Cyprus Mail

How thoroughly did police seek missing women? (Updated)

Would Arian Palanas Lozano (above) have died if police had looked harder for Mary Rose Tiburcio?


As information comes out in drips and drabs on the backstories to the apparent murders of two Filipino women, a picture is emerging of police tending to display an alarming insouciance when dealing with cases of missing persons who happen to be domestic workers.

Media are reporting that the 35-year-old male suspect, who has allegedly confessed to strangling Arian Palanas Lozano, 28, was using the handle ‘Orestis’ on an online dating app. She was reported missing last July.

The same online handle was reportedly used by the man who was dating Mary Rose Tiburcio, 39, when she went missing in May last year.

Both women are from the Philippines. Their bodies were recovered from a mine shaft in Mitsero.

If confirmed, it raises the possibility that authorities might have prevented Lozano’s murder had they properly investigated Tiburcio’s prior disappearance.

All the more so, it is argued, given the speed with which police have now discovered the ‘Orestis’ connection after checking his online activities.

Moreover, news outlet Reporter cited an official document – a police report – which mentioned the name ‘Orestis’.

Dated May 5, 2018, it said that Tiburcio’s female friend reported to authorities that on the previous day Tiburcio and her daughter had travelled to Nicosia to spend the night with the woman’s friend, referred to as ‘Orestis’.

Mary Rose Tiburcio, and her daughter Sierra were reported missing in May 2018

The woman and her child were expected to return at 6am on May 5. They were never seen again.

The police report goes on to state that at the time an attempt was made to contact Tiburcio, but her mobile phone number was unreachable.

Reports emerged later on Monday claiming that the police were also contacted regarding the whereabouts of Tiburcio’s six-year-old daughter, Sierra Graze Seucalliuc – missing to this day and likewise feared dead – by staff of Sierra’s kindergarten after she was absent for three consecutive days. The worried staff were reportedly told by police that Sierra had left the country.

Authorities subsequently compiled a press release concerning a missing person, with the mother’s photograph. No reference whatsoever was made to Sierra Graze Seucalliuc – missing to this day and likewise feared dead.

This would suggest the police knew then that ‘Orestis’ was likely the last person to have had contact with the mother and daughter.

This raises a series of questions: what investigations were conducted in Nicosia? Did police seek a court order to access Tiburcio’s phone records?
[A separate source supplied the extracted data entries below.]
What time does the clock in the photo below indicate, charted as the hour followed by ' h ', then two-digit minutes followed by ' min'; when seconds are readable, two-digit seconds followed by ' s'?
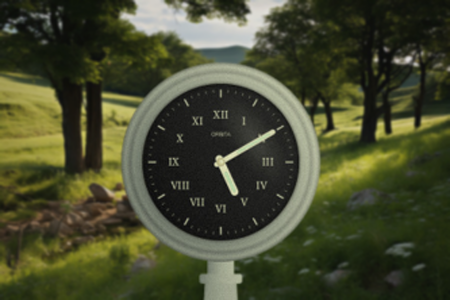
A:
5 h 10 min
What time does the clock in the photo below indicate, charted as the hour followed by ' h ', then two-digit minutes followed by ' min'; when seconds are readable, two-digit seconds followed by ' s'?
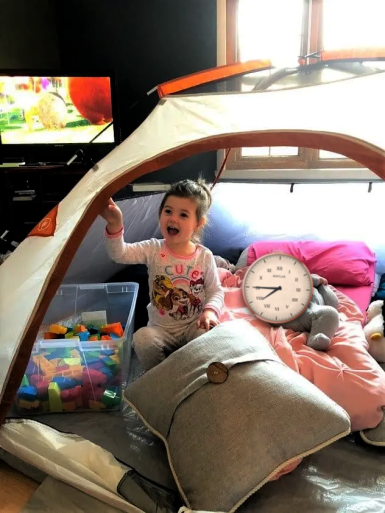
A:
7 h 45 min
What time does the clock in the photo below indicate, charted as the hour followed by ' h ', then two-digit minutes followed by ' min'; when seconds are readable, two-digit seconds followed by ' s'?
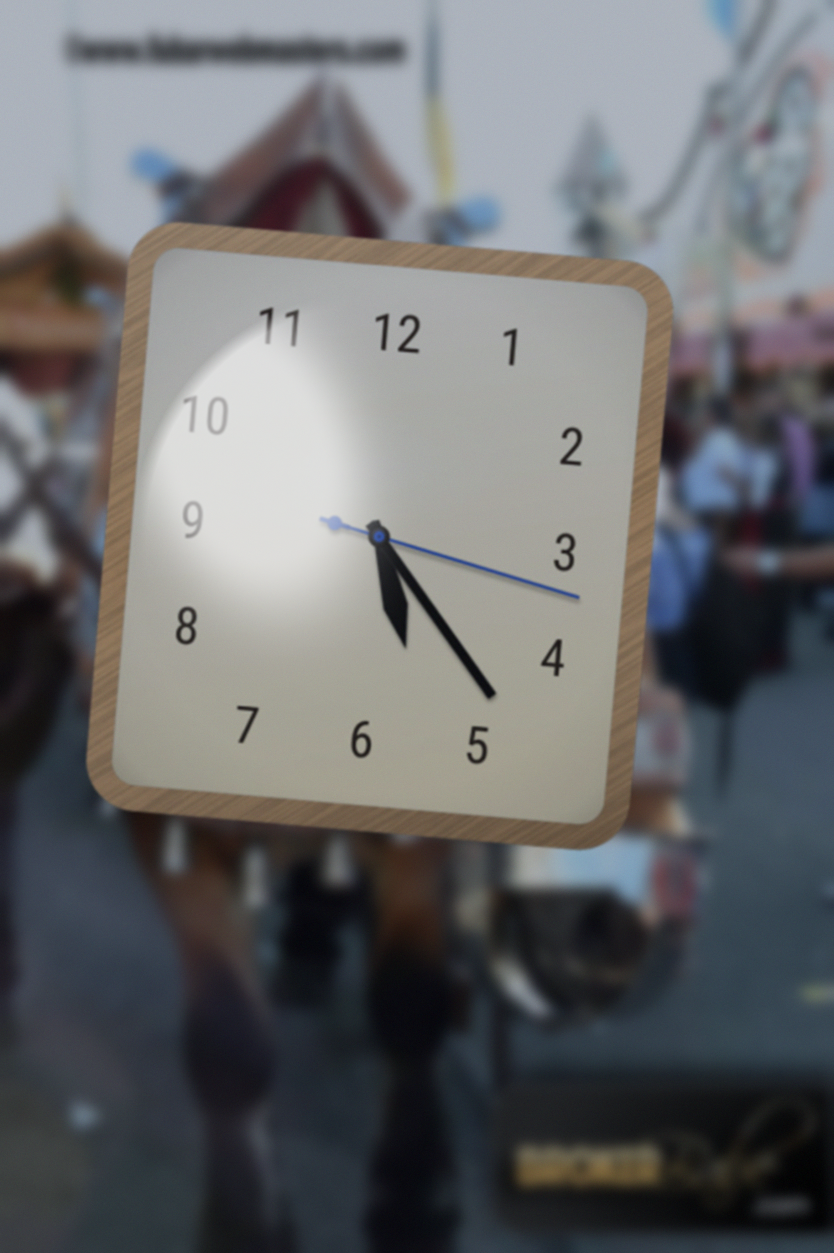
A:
5 h 23 min 17 s
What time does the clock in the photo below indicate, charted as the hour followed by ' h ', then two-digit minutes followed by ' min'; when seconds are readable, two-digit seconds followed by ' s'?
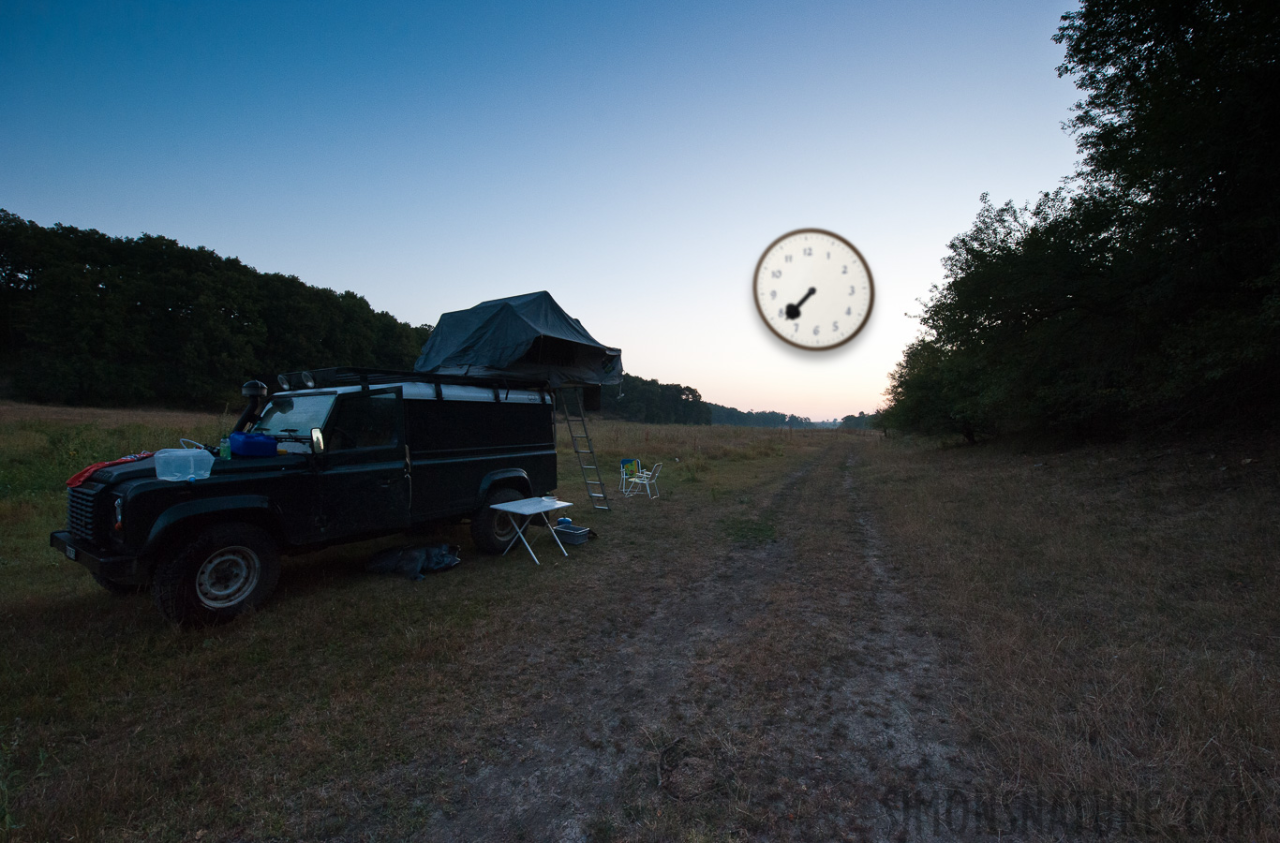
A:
7 h 38 min
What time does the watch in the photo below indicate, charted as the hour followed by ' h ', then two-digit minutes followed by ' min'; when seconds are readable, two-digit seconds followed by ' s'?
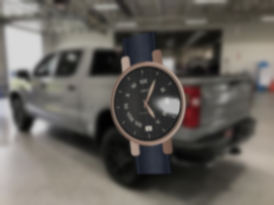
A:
5 h 05 min
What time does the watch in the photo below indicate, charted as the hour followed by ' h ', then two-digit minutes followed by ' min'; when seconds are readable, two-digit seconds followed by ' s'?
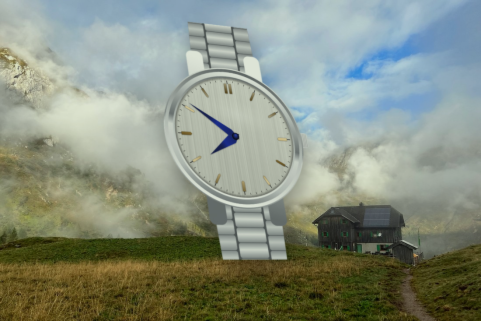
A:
7 h 51 min
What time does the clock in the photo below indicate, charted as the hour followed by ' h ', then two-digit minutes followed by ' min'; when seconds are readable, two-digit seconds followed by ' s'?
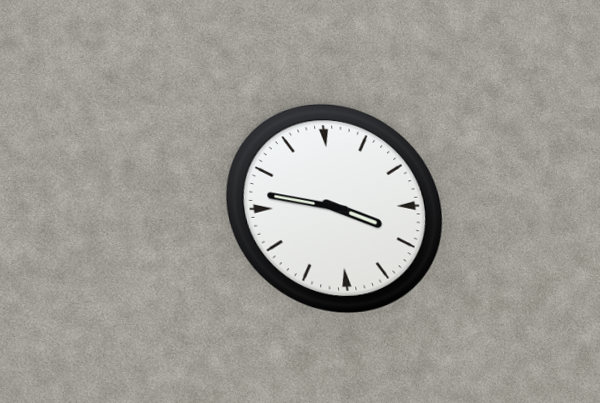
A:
3 h 47 min
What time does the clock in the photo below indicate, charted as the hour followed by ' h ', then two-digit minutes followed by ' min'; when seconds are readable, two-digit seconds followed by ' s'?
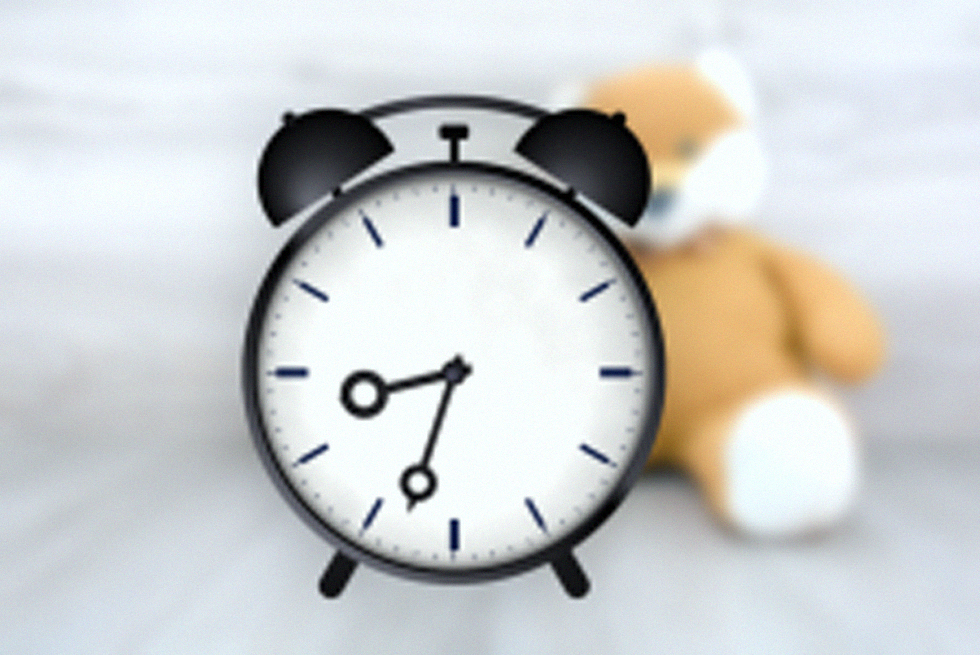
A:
8 h 33 min
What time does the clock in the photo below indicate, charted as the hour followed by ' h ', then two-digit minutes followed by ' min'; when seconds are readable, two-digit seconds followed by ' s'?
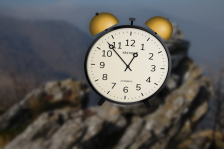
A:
12 h 53 min
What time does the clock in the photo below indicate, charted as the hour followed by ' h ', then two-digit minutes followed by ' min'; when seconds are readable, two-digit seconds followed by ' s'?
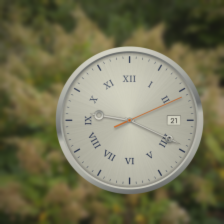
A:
9 h 19 min 11 s
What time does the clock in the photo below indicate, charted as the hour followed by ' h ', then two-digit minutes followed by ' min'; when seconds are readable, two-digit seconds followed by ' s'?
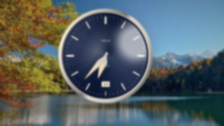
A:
6 h 37 min
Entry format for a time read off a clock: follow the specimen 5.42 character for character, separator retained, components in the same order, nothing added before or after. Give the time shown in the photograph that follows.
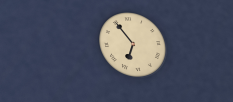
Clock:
6.55
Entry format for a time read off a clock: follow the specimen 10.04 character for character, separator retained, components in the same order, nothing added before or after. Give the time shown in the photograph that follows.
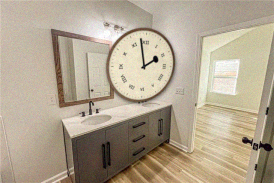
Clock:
1.58
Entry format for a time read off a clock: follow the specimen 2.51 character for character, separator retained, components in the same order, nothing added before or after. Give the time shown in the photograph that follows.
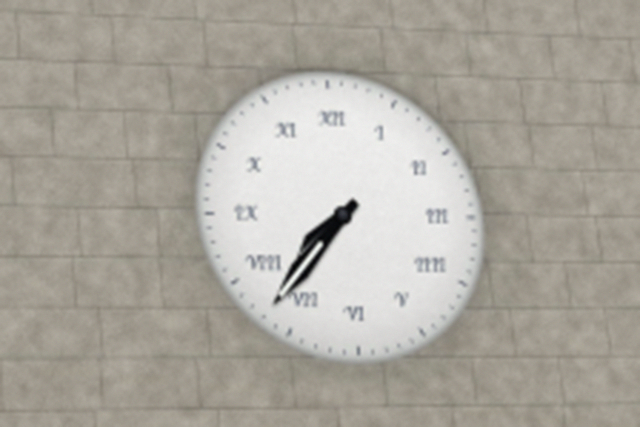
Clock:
7.37
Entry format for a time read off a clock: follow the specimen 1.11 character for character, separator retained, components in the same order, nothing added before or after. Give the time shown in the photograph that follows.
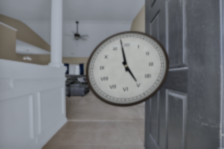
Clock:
4.58
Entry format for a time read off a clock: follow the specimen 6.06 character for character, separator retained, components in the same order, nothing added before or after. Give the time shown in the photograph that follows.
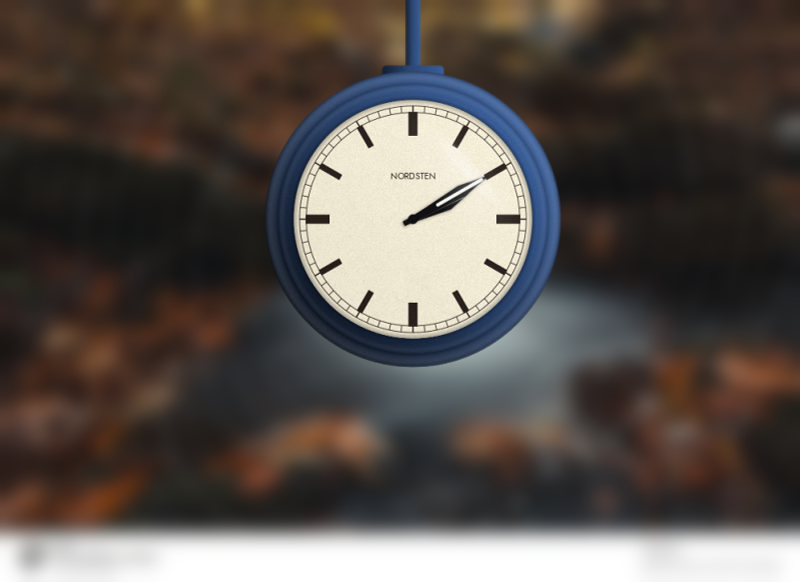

More importantly, did authorities check records at the ports of entry and exit to determine whether the mother and child had travelled overseas? And if – as it’s been reported – they assumed Tiburcio may have departed Cyprus, should they have not previously determined that the daughter’s passport was still on the island?

If police believed Tiburcio had returned to the Philippines – as authorities allegedly told the daughter’s school at the time – did they verify this with Filipino authorities?

At which point was foul play ruled out? Did police interview friends of Tiburcio, and if so how many?

On the case of Lozano, also a domestic worker, Reporter discovered that last summer her employer had grown concerned when she went missing.

The employer contacted Lozano’s friend, whom Lozano was supposed to be visiting in Platres. The 28-year-old could not be reached on her phone.

Lozano’s friend told the employer that Lozano never showed up. The employer then filed a missing person report with police. The case was subsequently investigated by Nicosia CID.

The case was later classed as a “non-police matter”.